• La Deuxième Intifada Sept 00 - Mai 04

    La Deuxième Intifada

    La deuxième Intifada, également connue sous le nom d’Intifada Al-Aqsa, éclata le 28 septembre 2000, en réaction à la visite d’Ariel Sharon, alors chef de l’opposition Likoud, sur l’Esplanade des Mosquées à Jérusalem. Cette visite, approuvée par le gouvernement d’Ehoud Barak, qui ne bénéficiait plus d’une majorité à la Knesset, provoqua une explosion de colère parmi les Palestiniens. Le lendemain, les premiers heurts éclatèrent, sans aucune directive centrale. L'Intifada se militarisa à partir du début novembre 2000.

    A la différence de la première Intifada, le nouveau soulèvement est dominé par des actions armées contre l’armée israélienne, les colons et les Israéliens vivant à l'intérieur de la "Ligne Verte" (frontière entre l'Israël et les Territoire Palestiniens avant 1967). Cette fois, des affrontements limités et violents éclatent aux limites des zones palestiniennes autonomes, aux abords des colonies juives, et aux postes de contrôle de l’armée. Alors que la première Intifada était caractérisée par une mobilisation civile de masse, l’Intifada actuelle est une insurrection qui repose sur la participation d’une minorité.

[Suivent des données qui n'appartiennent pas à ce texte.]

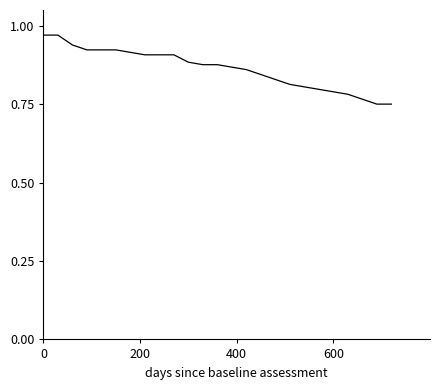

How many lines are shown in the chart?

1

    Dès le départ, le Fatah prit la tête du soulèvement, et un haut comité national et islamique fut créé pour coordonner l’activité de tous les groupes. Cependant, aujourd’hui, le parti d’Arafat ne contrôle plus entièrement la révolte (ou ne veut plus la controler), de plus en plus caractérisée par des opérations menées par le Hamas et le Jihad Islamique.

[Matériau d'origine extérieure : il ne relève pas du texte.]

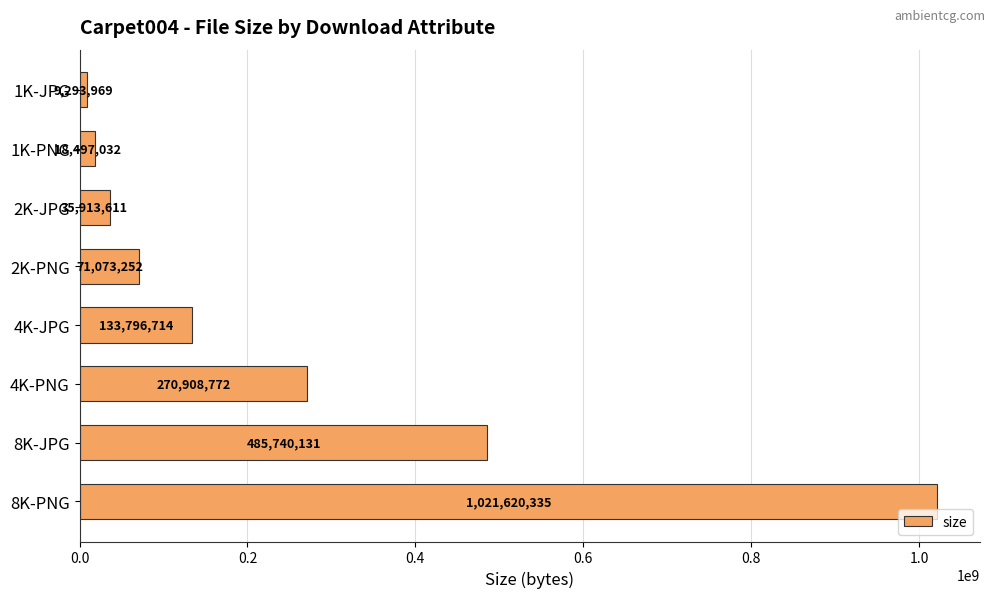

Reading bottom to top, extract all data points from this chart.

1021620335	485740131	270908772	133796714	71073252	35913611	18497032	9293969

    Si le gouvernement d’Ehoud Barak avait déjà mis en œuvre d’énormes moyens contre l’Intifada, l’arrivée au pouvoir d’Ariel Sharon en février 2001 intensifia considérablement la répression. Celui-ci  généralisa la politique de « liquidation » des activistes palestiniens, notamment par de nombreuse attaques ciblées extrajudiciaires, et multiplia incursions et raids en zones autonomes palestiniennes. Les militants palestiniens du Hamas, du Jihad Islamique et des Brigades al-Aqsa (proches du Fatah), de leur côté, lancèrent des opérations kamikazes à travers les villes israéliennes, la plupart du temps dans des bus ou restaurants.

    Les Etats-Unis, à la tête des efforts internationaux visant à calmer les violences, chargèrent l’envoyé George Mitchell de remettre un rapport d’enquête sur le soulèvement, alors que le directeur de la CIA George Tenet tenta de négocier un cessez-le feu. Aucune des initiatives ne déboucha sur un arrêt des affrontements.

    L’offensive massive du printemps 2002, nommée opération Rempart et ripostant à la vague d’attentats suicides qui fit de nombreux morts au début de l’année, prit comme cible principale toutes les structures de l’Autorité Nationale Palestinienne et son chef Yasser Arafat. Sharon avait décidé de rendre le leader palestinien « insignifiant ».

    La « Feuille de Route » pour la paix présentée par le « Quartette » (Etats-Unis, Russie, Union européenne et Nations-Unies) le 30 avril 2003 et qui prône la solution des deux états indépendants, est l’initiative officielle la plus récente visant à mettre fin au conflit. Arafat et Sharon se sont tous deux engagés à mettre en œuvre le plan de paix, mais jusqu’ici l’impasse politique se poursuit, et les perspectives de paix semblent chaque jour plus éloignées.

    Le nombre de morts depuis le début de la deuxième Intifada s’élevait à 4.046 en mai 2004, dont 3.057 Palestiniens et 918 Israéliens. Après quatre ans d'Intifada, un fossé profond s'est creusé entre les deux populations, qui rendra difficile le retour à la paix.